*EXERCISE TEXT*
#####
Tim Manns presented on Optus SingTel’s work using social interactions in analytics. In this case the social network is the people you know based on who you call, and who you don’t call. Optus is part of SinfgTel and is a telco based in Australia that competes with the main telco and has about 35% of the market – cell phones, landlines, business etc. Optus uses data mining in lots of ways – targeting communications, finding behavioral drivers, finding out what they want – understanding the customer.

100% of the data they use is, unusually, in a data warehouse from Teradata. This contains the Call Detail Records which amounts to 100 Million+ calls a day. The EDW contains information from usage, downloads, billing, point of sale information, contracts, customer information and more. This means all the data mining is done against the data warehouse rather than against raw data files extracted from transactional systems. An illustration of the power of keeping detailed records in the data warehouse rather than reporting-oriented summaries.

Churn and customer value are critical to telcos. If a customer spend $50/month and you have 5M customers then 0.5% churn is $1.25M/mo every month from then on. Similarly just $5 more to just 10% of customers is worth $2.5M/mo. Recent analysis has been focused on finding the social groups – identifying friends and family and measuring word of mouth influence for instance. Who you call, when you call them, how long you talk and more help identify this social group. These groups help Optus understand customers, see the impact of refer-a-friend promotions and estimate the value of someone outside the network based on the people who call them. This kind of analysis really helps identify the impact of word of mouth – bad service stories, good service stories etc – because the referrals from friends can be much more influential than any corporate advertisting.
#####
*TASK*
Mark each statement yes or no for whether it agrees with the Optus analytics text, and quote the words of the text that decide it. 1. Optus has about 35% of the market. 2. Optus does its data mining against raw data files extracted from transactional systems. 3. The Call Detail Records amount to more than 100 million calls a day.

*DATASET ENTRIES*
#####
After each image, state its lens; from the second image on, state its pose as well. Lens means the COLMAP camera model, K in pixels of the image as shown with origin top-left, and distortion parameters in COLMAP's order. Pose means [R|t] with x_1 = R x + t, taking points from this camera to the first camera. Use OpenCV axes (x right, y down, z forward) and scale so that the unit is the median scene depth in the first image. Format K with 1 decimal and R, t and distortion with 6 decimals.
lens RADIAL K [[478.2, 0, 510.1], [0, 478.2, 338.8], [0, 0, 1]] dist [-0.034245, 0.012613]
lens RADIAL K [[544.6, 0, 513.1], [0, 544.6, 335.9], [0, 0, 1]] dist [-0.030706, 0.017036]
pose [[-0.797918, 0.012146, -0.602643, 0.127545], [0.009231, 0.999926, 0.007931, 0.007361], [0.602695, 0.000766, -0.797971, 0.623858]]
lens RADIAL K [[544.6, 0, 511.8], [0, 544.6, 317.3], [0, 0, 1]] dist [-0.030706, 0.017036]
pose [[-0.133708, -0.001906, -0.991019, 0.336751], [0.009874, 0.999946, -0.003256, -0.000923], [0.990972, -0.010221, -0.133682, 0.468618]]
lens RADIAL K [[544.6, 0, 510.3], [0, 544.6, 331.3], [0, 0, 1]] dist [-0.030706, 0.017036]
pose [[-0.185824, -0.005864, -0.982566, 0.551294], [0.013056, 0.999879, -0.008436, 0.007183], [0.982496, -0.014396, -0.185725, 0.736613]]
#####
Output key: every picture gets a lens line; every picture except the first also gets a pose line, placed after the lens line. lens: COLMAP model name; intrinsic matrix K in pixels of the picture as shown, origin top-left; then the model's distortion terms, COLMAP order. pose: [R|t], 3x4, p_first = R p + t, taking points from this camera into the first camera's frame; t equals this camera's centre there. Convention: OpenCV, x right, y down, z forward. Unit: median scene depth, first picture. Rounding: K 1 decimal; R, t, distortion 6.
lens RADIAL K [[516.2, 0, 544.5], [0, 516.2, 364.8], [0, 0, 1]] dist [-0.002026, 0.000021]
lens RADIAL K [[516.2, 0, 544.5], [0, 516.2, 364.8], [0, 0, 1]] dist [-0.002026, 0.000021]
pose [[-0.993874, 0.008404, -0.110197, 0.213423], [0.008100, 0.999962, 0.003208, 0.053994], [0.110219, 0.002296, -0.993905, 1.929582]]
#####
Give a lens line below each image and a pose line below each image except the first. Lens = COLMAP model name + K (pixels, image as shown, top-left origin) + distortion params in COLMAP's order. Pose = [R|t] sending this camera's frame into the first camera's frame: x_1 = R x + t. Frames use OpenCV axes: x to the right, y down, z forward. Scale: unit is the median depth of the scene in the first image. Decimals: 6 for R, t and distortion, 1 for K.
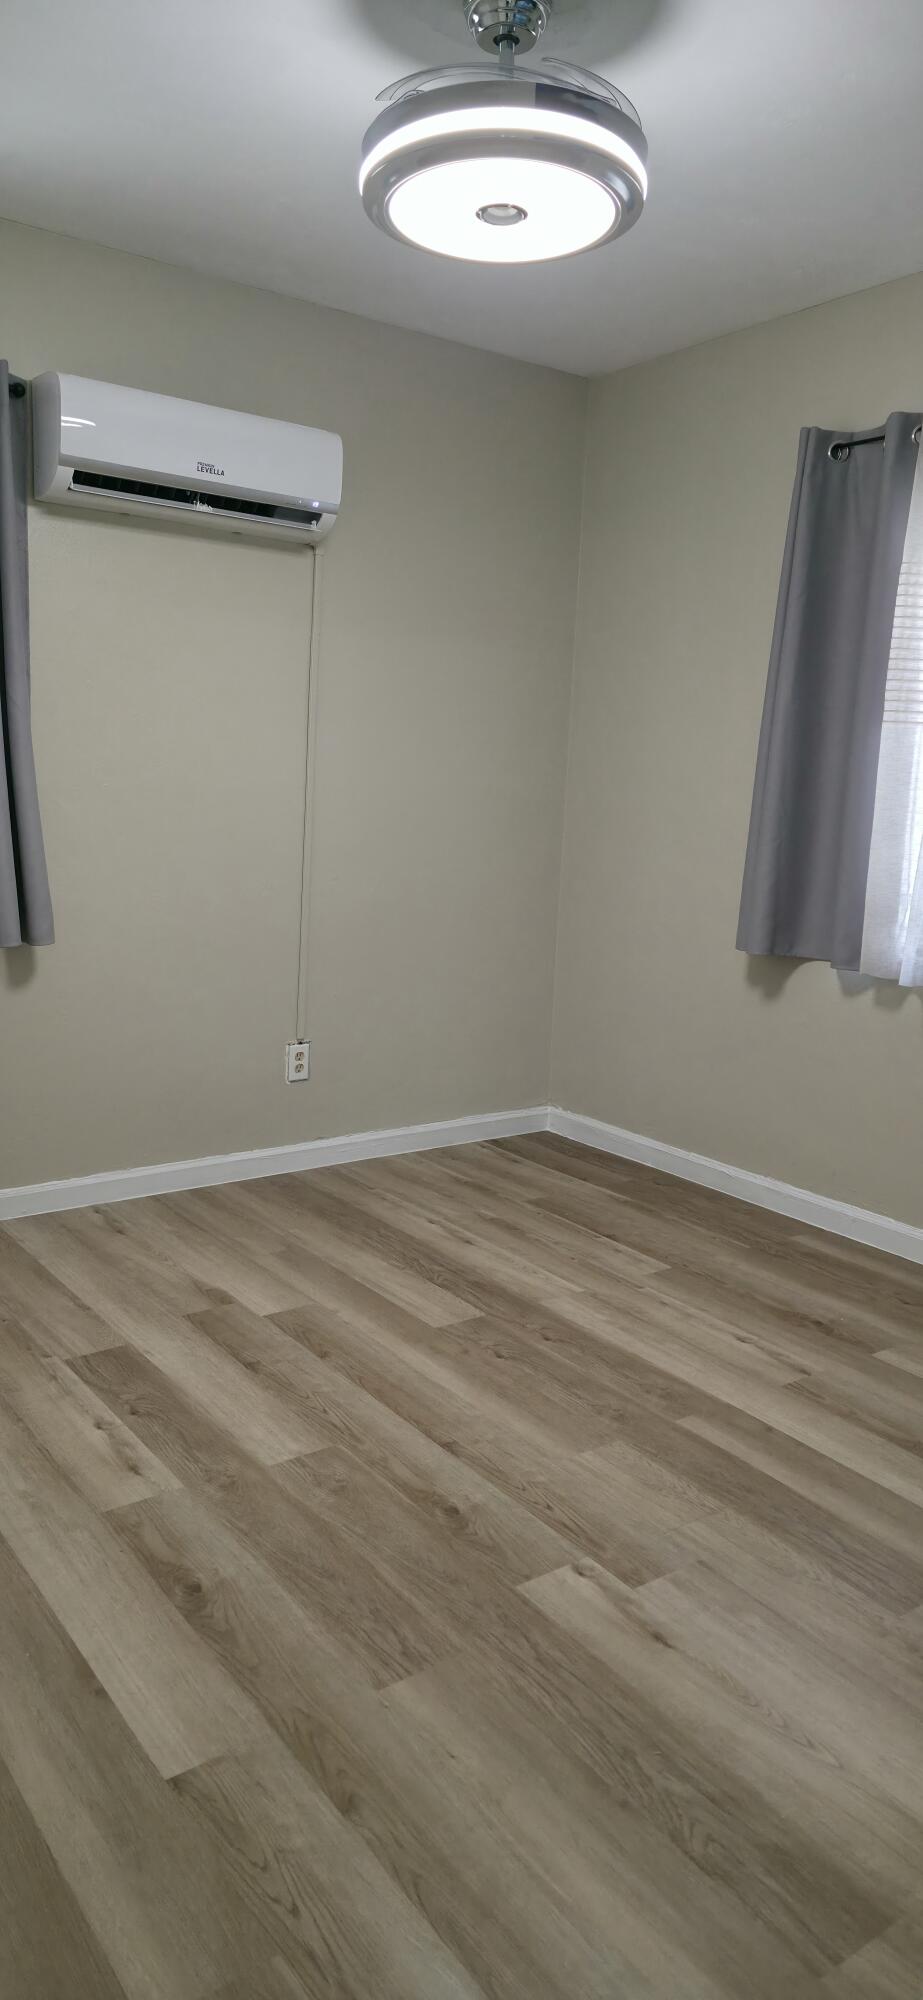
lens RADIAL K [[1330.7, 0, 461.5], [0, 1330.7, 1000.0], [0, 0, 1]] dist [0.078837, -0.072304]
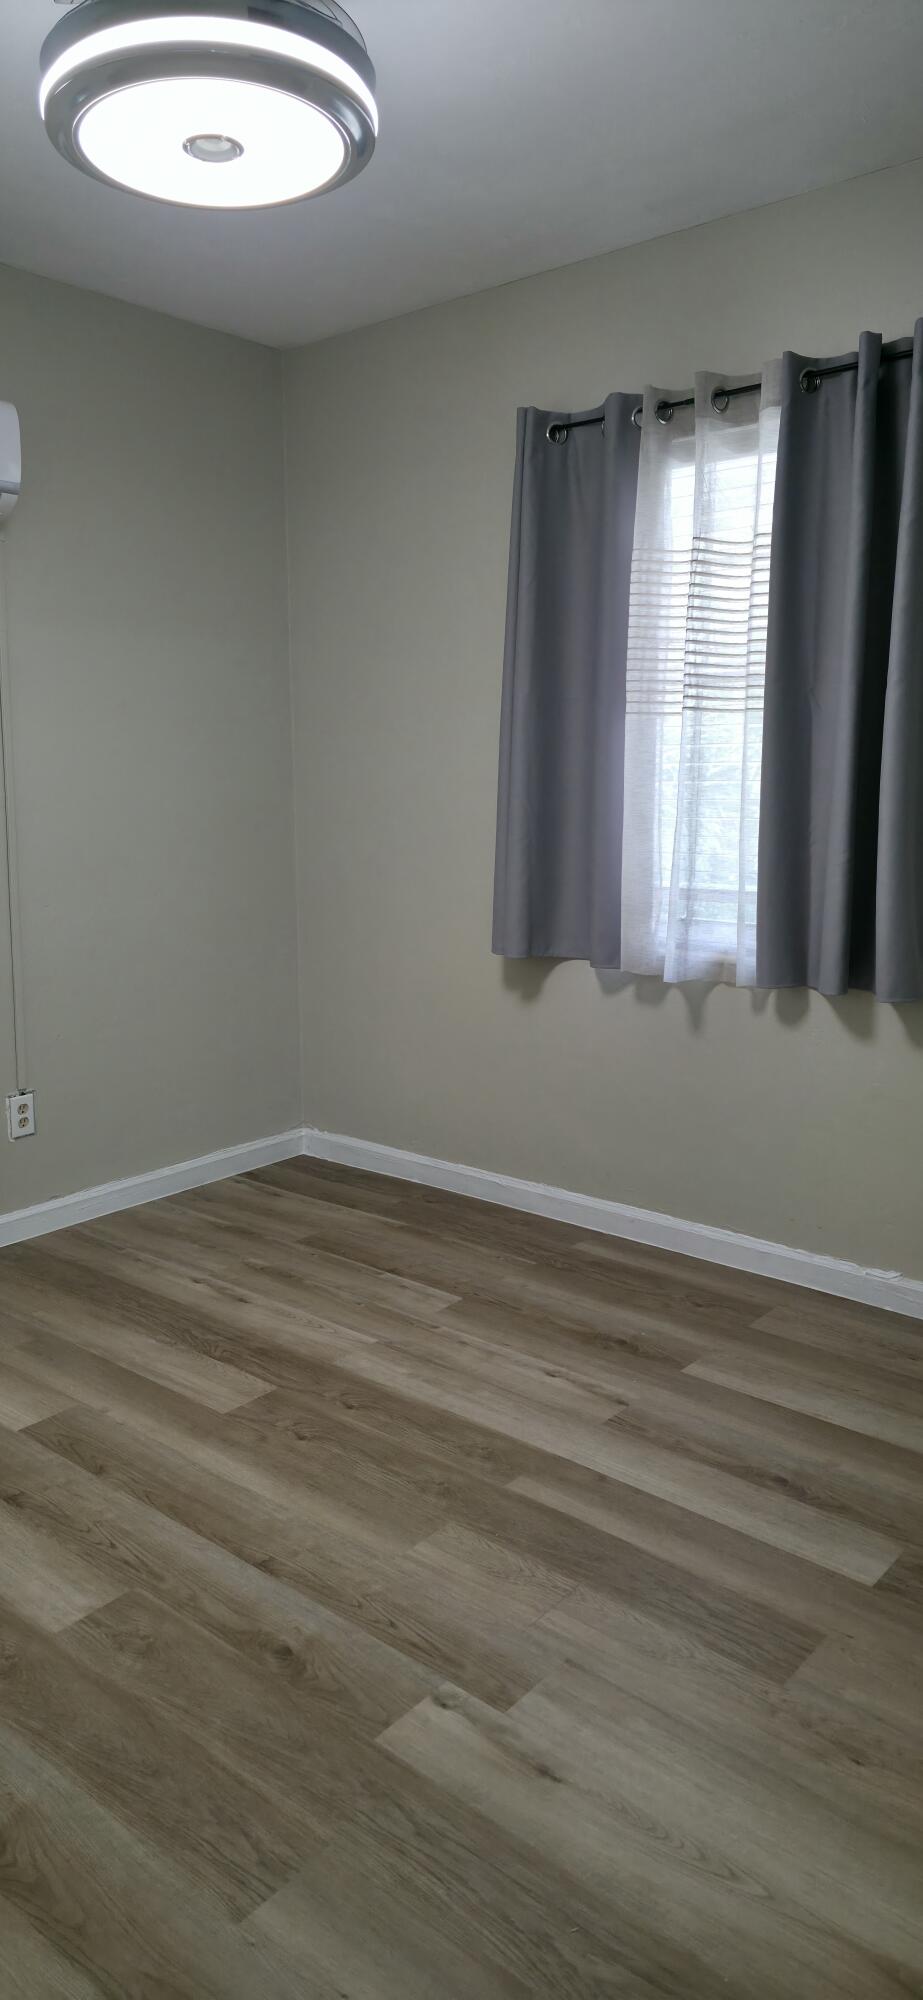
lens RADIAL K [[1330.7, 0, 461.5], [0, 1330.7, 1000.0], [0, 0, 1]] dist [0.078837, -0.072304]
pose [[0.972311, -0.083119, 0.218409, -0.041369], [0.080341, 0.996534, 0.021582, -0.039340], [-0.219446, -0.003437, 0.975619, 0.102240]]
#####
*WRITTEN REPLY*
1. Yes: "has about 35% of the market"
2. No: "all the data mining is done against the data warehouse rather than against raw data files extracted from transactional systems"
3. Yes: "amounts to 100 Million+ calls a day"